Cierto que, al parecer, Lovecraft nunca se consideró en propiedad un escritor, sino sólo un mero aficionado, pero me es imposible imaginar a su admirado -y mío- Lord Dunsany -que era, él sí, un Lord, un caballero de verdad y rico- encharcado en esas lides, como tampoco simpatizando -como, por otra parte, más de la mitad de los Estados Unidos de entonces- con el Ku Klux Klan. Tampoco me cabe duda de que, tras la máscara de su elitismo petimetre, aquel Lovecraft enfermo del virus de la xenofobia provinciana y faltona presente en todos los acomplejados y fracasados, que no consideraba un contrasentido mascar esa bilis y, a la vez, casarse con una judía que, con muy buen criterio, un buen día le dejó para contraer matrimonio con un señor normal y de los suyos, camuflaba esa frigidez propia de los que sienten asquito por el sexo.
Eso -su innegable condición de promotor y precursor de la industria literaria de hoy, donde la preferencia de publicación es disfrutada por quienes carecen de talento, onanistas necesitados de que alguien “edite” unas obras “suyas” que en realidad no escriben- sí que debería parecer “viscoso”, “obscenamente aterrador”, un “indescriptible caos reptante” y demás adjetivos lovecraftianos a un escritor, y no los mitos de Cthulhu.

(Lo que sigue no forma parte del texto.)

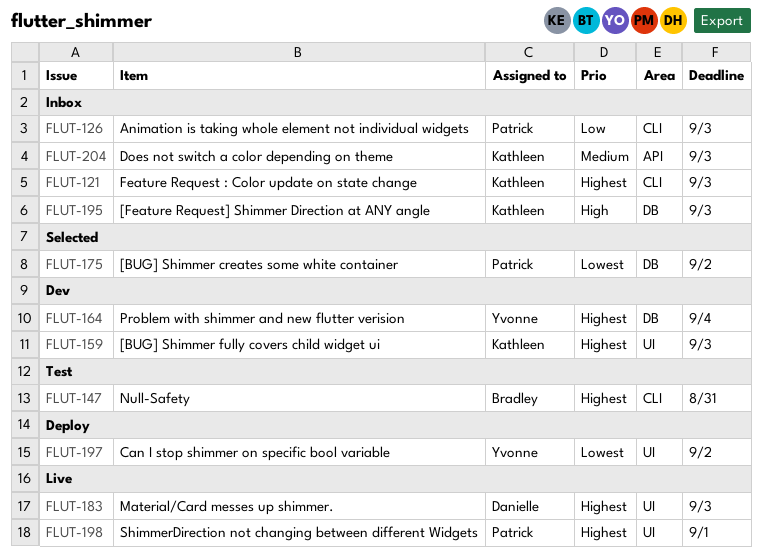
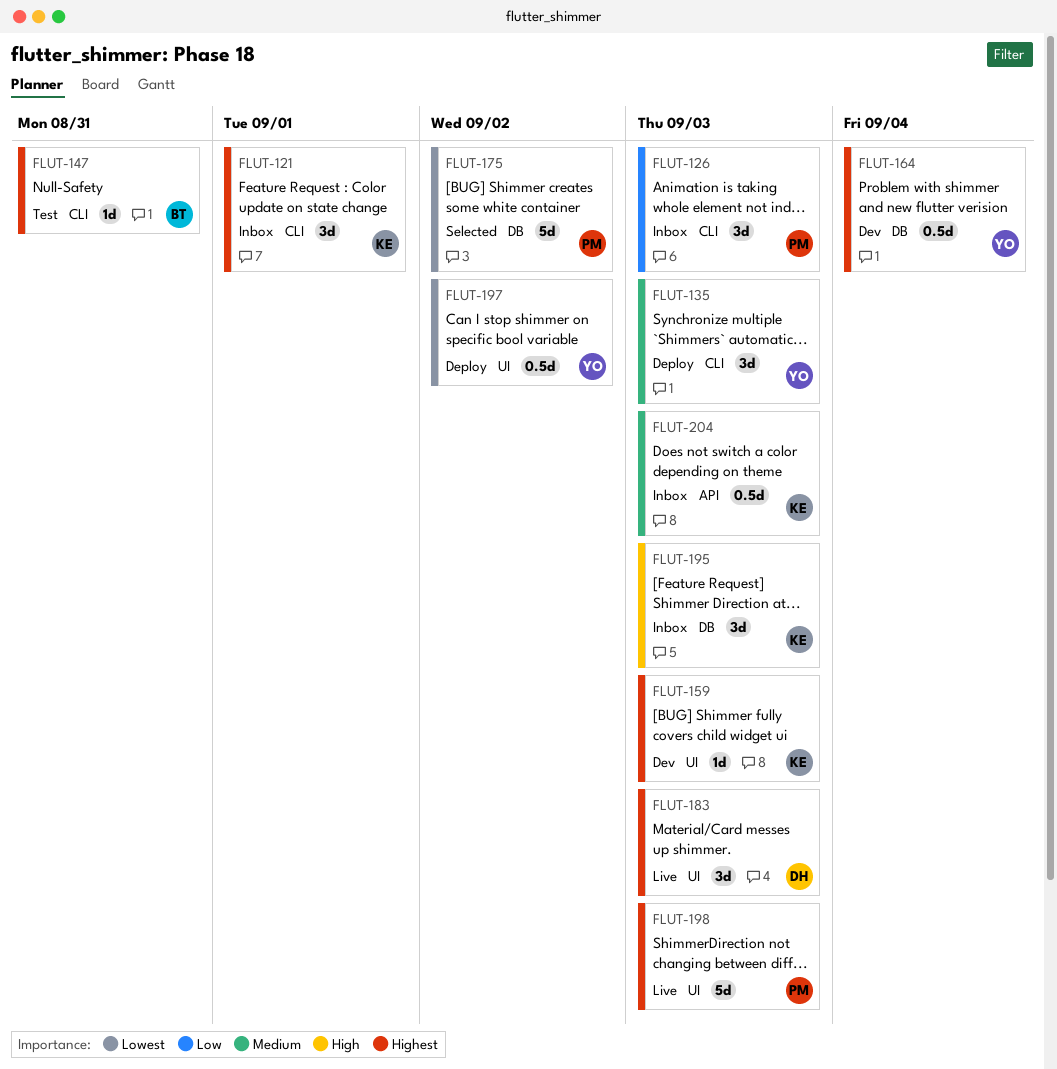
FLUT-121, due: Sep 3 -> Sep 1
FLUT-135: none -> present
FLUT-198, due: Sep 1 -> Sep 3

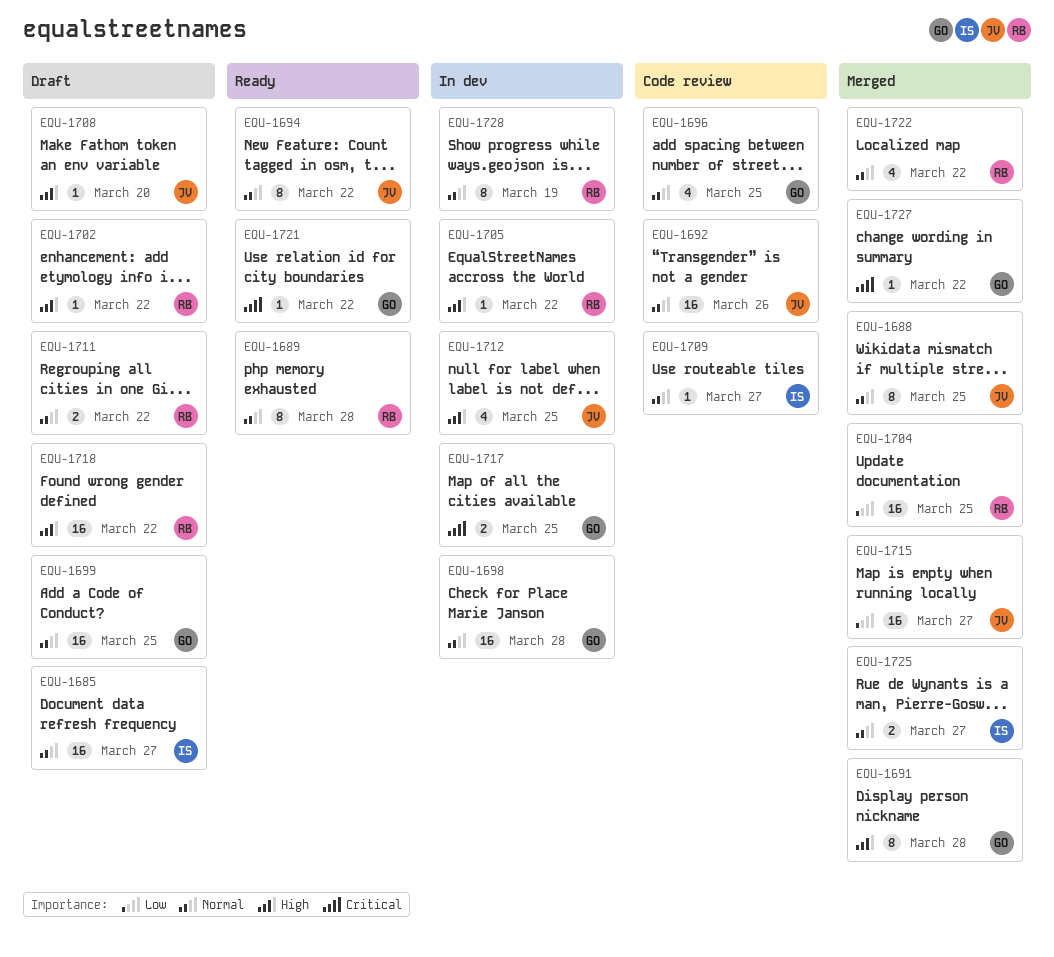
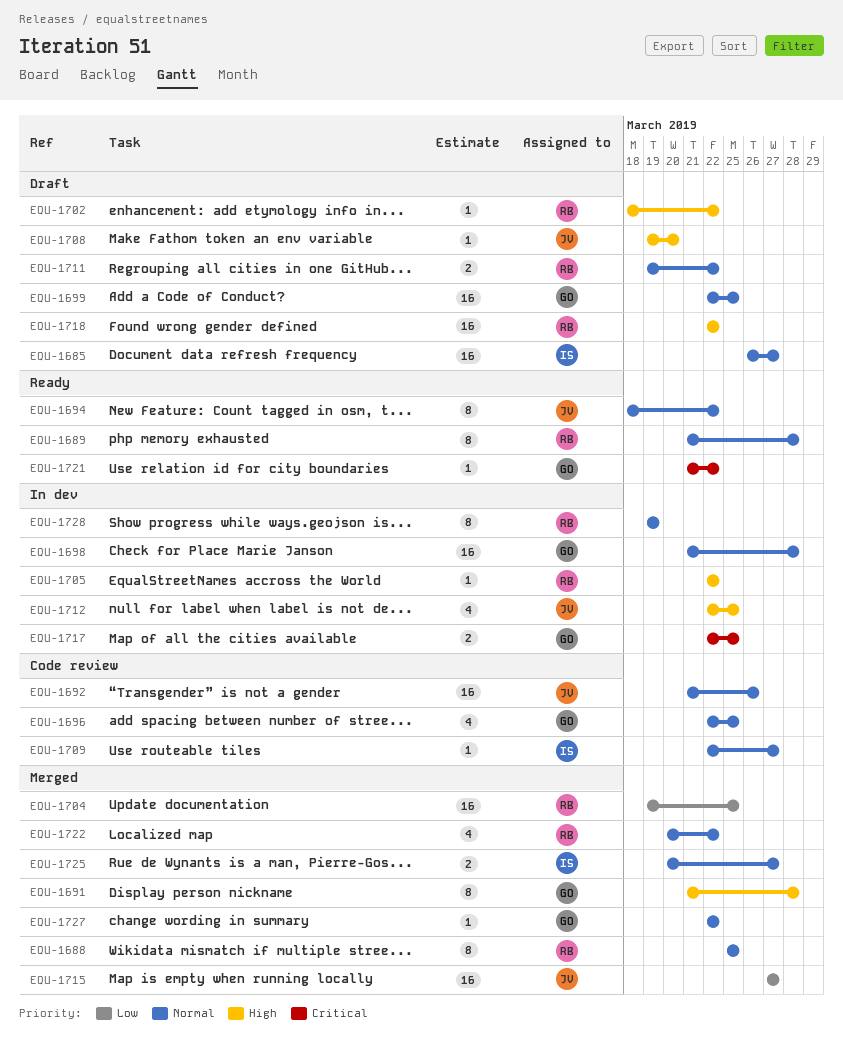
EQU-1688, owner: JV -> RB
EQU-1727, priority: Critical -> Normal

Pero no. Ahora -cuando Lovecraft, está claro, ha triunfado en este deplorable sentido- esto se ve como cosa normal.
Ha llegado, sí, el ilusorio y en el fondo afeminado reinado editorial de Nyarlathotep, en el que no es probable que, sin leer esta biografía de su precursor, sea dado sobrevivir ni como anarca de tapadillo a ningún Randolph Carter. Yo por eso, además de por lo entretenida y lo ilustrativa a propósito de aquellos círculos amateur de escritores americanos de terror y ciencia ficción y por resultar -con su Lovecraft en pantuflas- mucho mas esclarecedora y amena que las que retratan a éste como una suerte de nigromante en contacto privilegiado con devastadoras fuerzas cósmicas, se la recomiendo a todo el mundo… no sin antes cruzar los dedos.
Y, chorradas aparte, ¡qué bonito debió ser vivir en los años treinta, cuando quienes publicaban eran los Lord Dunsany -también, por cierto, en el catálogo de Valdemar– y no los Lovecraft! Hoy es al revés.